Each entry below should be restated word for word, without any picture it contains.

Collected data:
---
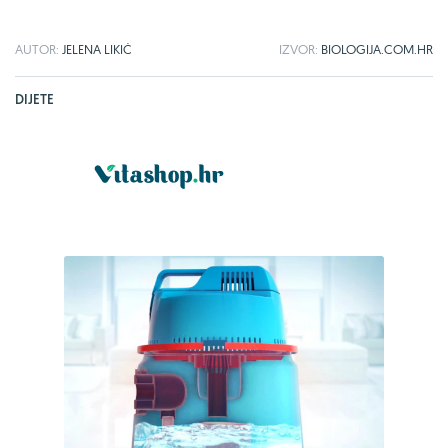
AUTOR:
JELENA LIKIĆ
IZVOR:
BIOLOGIJA.COM.HR
DIJETE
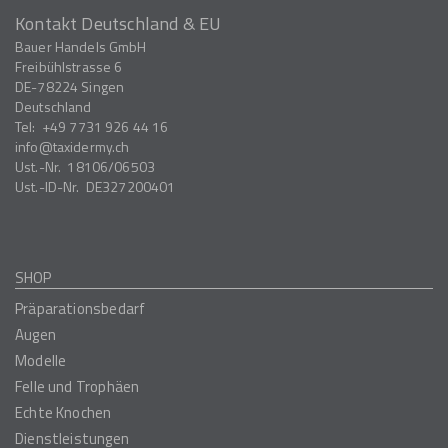
Kontakt Deutschland & EU
Bauer Handels GmbH
Freibühlstrasse 6
DE-78224
Singen
Deutschland
Tel:
+49 7731 926 44 16
info
taxidermy.ch
Ust.-Nr.
18106/06503
Ust.-ID-Nr.
DE327200401
SHOP
Präparationsbedarf
Augen
Modelle
Felle und Trophäen
Echte Knochen
Dienstleistungen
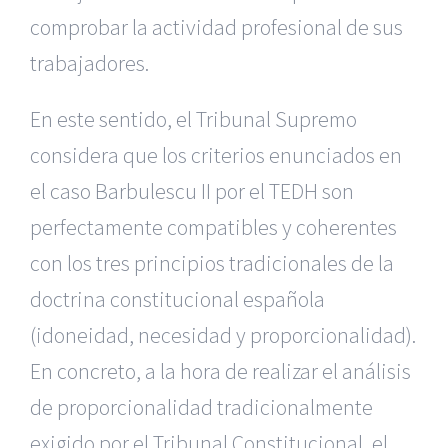
comprobar la actividad profesional de sus
trabajadores.
En este sentido, el Tribunal Supremo
considera que los criterios enunciados en
el caso Barbulescu II por el TEDH son
perfectamente compatibles y coherentes
con los tres principios tradicionales de la
doctrina constitucional española
(idoneidad, necesidad y proporcionalidad).
En concreto, a la hora de realizar el análisis
de proporcionalidad tradicionalmente
exigido por el Tribunal Constitucional, el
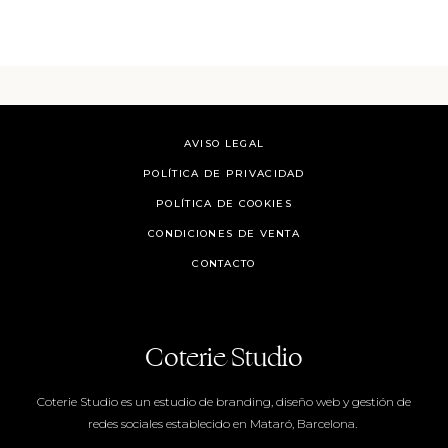
AVISO LEGAL
POLÍTICA DE PRIVACIDAD
POLÍTICA DE COOKIES
CONDICIONES DE VENTA
CONTACTO
Coterie Studio
Coterie Studio es un estudio de branding, diseño web y gestión de
redes sociales establecido en Mataró, Barcelona.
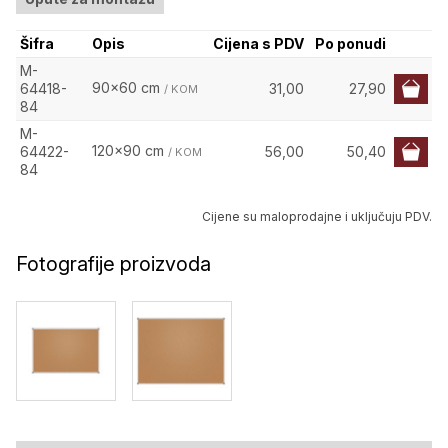
Šifra
Opis
Cijena s PDV
Po ponudi
M-
90x60 cm
64418-
31,00
27,90
/ KOM
84
M-
120x90 cm
64422-
56,00
50,40
/ KOM
84
Cijene su maloprodajne i uključuju PDV.
Fotografije proizvoda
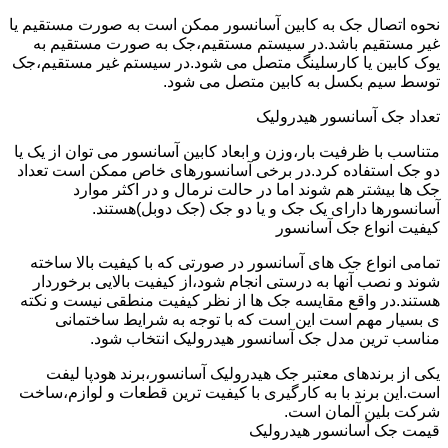
نحوه اتصال جک به کابین آسانسور ممکن است به صورت مستقیم یا
غیر مستقیم باشد.در سیستم مستقیم،جک به صورت مستقیم به
یوک کابین یا کارسلینگ متصل می شود.در سیستم غیر مستقیم،جک
توسط سیم بکسل به کابین متصل می شود.
تعداد جک آسانسور هیدرولیک
متناسب با ظرفیت بار،وزن و ابعاد کابین آسانسور می توان از یک یا
دو جک استفاده کرد.در برخی آسانسورهای خاص ممکن است تعداد
جک ها بیشتر هم شوند اما در حالت نرمال و در اکثر موارد
آسانسورها دارای یک جک و یا دو جک (جک دوبل)هستند.
کیفیت انواع جک آسانسور
تمامی انواع جک های آسانسور در صورتی که با کیفیت بالا ساخته
شوند و نصب آنها به درستی انجام شود،از کیفیت بالایی برخوردار
هستند.در واقع مقایسه جک ها از نظر کیفیت منطقی نیست و نکته
ی بسیار مهم است این است که با توجه به شرایط ساختمانی
مناسب ترین مدل جک آسانسور هیدرولیک انتخاب شود.
یکی از برندهای معتبر جک هیدرولیک آسانسور،برند هودپا لیفت
است.این برند با به کارگیری با کیفیت ترین قطعات و لوازم،ساخت
شرکت بلین آلمان است.
قیمت جک آسانسور هیدرولیک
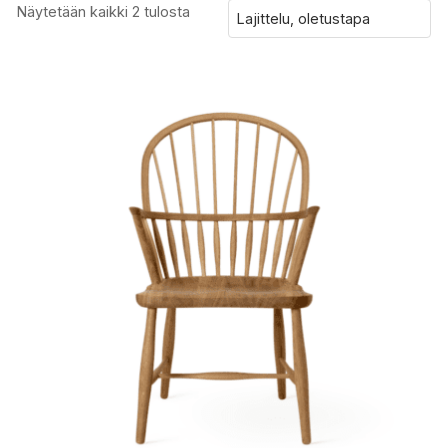
Näytetään kaikki 2 tulosta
---
## EXERCISE RESPONSE
AUTOR:
JELENA LIKIĆ
IZVOR:
BIOLOGIJA.COM.HR
DIJETE
Kontakt Deutschland & EU
Bauer Handels GmbH
Freibühlstrasse 6
DE-78224
Singen
Deutschland
Tel:
+49 7731 926 44 16
info
taxidermy.ch
Ust.-Nr.
18106/06503
Ust.-ID-Nr.
DE327200401
SHOP
Präparationsbedarf
Augen
Modelle
Felle und Trophäen
Echte Knochen
Dienstleistungen
comprobar la actividad profesional de sus
trabajadores.
En este sentido, el Tribunal Supremo
considera que los criterios enunciados en
el caso Barbulescu II por el TEDH son
perfectamente compatibles y coherentes
con los tres principios tradicionales de la
doctrina constitucional española
(idoneidad, necesidad y proporcionalidad).
En concreto, a la hora de realizar el análisis
de proporcionalidad tradicionalmente
exigido por el Tribunal Constitucional, el
AVISO LEGAL
POLÍTICA DE PRIVACIDAD
POLÍTICA DE COOKIES
CONDICIONES DE VENTA
CONTACTO
Coterie Studio
Coterie Studio es un estudio de branding, diseño web y gestión de
redes sociales establecido en Mataró, Barcelona.
Šifra
Opis
Cijena s PDV
Po ponudi
M-
90x60 cm
64418-
31,00
27,90
/ KOM
84
M-
120x90 cm
64422-
56,00
50,40
/ KOM
84
Cijene su maloprodajne i uključuju PDV.
Fotografije proizvoda
نحوه اتصال جک به کابین آسانسور ممکن است به صورت مستقیم یا
غیر مستقیم باشد.در سیستم مستقیم،جک به صورت مستقیم به
یوک کابین یا کارسلینگ متصل می شود.در سیستم غیر مستقیم،جک
توسط سیم بکسل به کابین متصل می شود.
تعداد جک آسانسور هیدرولیک
متناسب با ظرفیت بار،وزن و ابعاد کابین آسانسور می توان از یک یا
دو جک استفاده کرد.در برخی آسانسورهای خاص ممکن است تعداد
جک ها بیشتر هم شوند اما در حالت نرمال و در اکثر موارد
آسانسورها دارای یک جک و یا دو جک (جک دوبل)هستند.
کیفیت انواع جک آسانسور
تمامی انواع جک های آسانسور در صورتی که با کیفیت بالا ساخته
شوند و نصب آنها به درستی انجام شود،از کیفیت بالایی برخوردار
هستند.در واقع مقایسه جک ها از نظر کیفیت منطقی نیست و نکته
ی بسیار مهم است این است که با توجه به شرایط ساختمانی
مناسب ترین مدل جک آسانسور هیدرولیک انتخاب شود.
یکی از برندهای معتبر جک هیدرولیک آسانسور،برند هودپا لیفت
است.این برند با به کارگیری با کیفیت ترین قطعات و لوازم،ساخت
شرکت بلین آلمان است.
قیمت جک آسانسور هیدرولیک
Näytetään kaikki 2 tulosta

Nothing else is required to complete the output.